Thwarted by the media; Vermin, or Mr. Supreme is running again this presidential season after an unsuccessful bid in 2004. Among other colorful, possibly Quaalude influenced promises,Vermin Supreme also promises:

To appoint lots of committees to look into all sorts of things.

To tax the bejeezus out of everything.

To pave over everything that has not been paved over yet.

Legislation to make teeth brushing after every meal mandatory.

Free pizza and beer for everybody.

Support the Supreme candidate! Free ponies for all!

Sunday, March 2, 2008

Free Cleaners Inspire Cleaning, kinda

This post will definitely qualify for publication in the Portly Mommas Blog Ring. Other trendy mom bloggers may write about style, fashion, home decor and their latest Sephora purchases. I bet their awash in Estee Lauder and Easter dresses. Noooo, not me. I'm awash in Lime-A-Way and baggy sweat pants. And now I'm writing about a household cleaner like it's sashaying down the runway. New this Spring in vibrant colors and flattering lines...

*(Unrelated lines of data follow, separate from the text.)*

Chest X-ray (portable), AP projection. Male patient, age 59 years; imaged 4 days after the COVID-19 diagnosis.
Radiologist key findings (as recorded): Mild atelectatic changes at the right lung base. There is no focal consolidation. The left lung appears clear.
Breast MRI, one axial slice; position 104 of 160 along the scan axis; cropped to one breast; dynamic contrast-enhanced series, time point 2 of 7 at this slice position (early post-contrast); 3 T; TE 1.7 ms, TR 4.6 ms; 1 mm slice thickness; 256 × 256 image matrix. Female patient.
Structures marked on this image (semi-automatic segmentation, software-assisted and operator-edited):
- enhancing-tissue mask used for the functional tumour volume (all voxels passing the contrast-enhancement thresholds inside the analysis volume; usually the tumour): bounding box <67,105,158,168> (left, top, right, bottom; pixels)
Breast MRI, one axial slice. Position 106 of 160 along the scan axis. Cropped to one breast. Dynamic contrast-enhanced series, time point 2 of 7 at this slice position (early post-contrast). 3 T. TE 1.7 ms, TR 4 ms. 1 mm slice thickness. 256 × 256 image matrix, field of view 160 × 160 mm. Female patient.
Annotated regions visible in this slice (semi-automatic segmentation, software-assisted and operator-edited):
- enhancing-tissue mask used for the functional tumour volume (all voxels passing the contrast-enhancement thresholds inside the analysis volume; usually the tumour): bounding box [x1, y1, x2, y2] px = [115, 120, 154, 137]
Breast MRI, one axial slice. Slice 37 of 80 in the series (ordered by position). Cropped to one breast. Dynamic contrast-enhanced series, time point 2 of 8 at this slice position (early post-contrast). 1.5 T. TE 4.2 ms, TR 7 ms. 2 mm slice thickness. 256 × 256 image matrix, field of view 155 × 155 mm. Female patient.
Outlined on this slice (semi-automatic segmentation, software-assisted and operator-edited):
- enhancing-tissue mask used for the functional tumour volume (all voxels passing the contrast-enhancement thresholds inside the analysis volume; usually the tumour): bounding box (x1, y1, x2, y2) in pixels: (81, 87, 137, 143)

Guess what?! I won a random drawing! I can't believe it because I never win anything. Well, except for in the fourth grade I won a free face painting from the library drawing. Since it was a Halloween theme, and I was the evangelical poster child, I had to forgo my winnings. A free Halloween face is no bargain at all.

Over at www.themomblogs.com, I registered to win free household cleaners. Alas, they were not giving away household cleaners, as in a troupe of merry maids, but actual tools of the trade. Which is all fine and good and practical. It may inspire me to gird up my loins and tackle some household jobs. The folks who make Mr. Clean are trying out some new stuff. With new smells. It's like the cocktail of household cleaners.

It turns out the Magic Eraser is now infused with a Febreze citrus scent. It's the only thing I've used so far; I want to pace myself. I'm already a fan of the Magic Eraser so the whole citrus smell is an added bonus. I've found that it works great in the bathtub on yucky hard water stains.

Next I'm going to use the Mr. Clean household multipurpose cleaner with Febreze Meadows and Rain scent. It kinda smells like Windex and fruit, but I don't want to rush to judgment.

Up next: the Lavender Vanilla Comfort Swiffer dusters. I bet it relaxes you while dusting. Hypnotic household cleaning. Nice.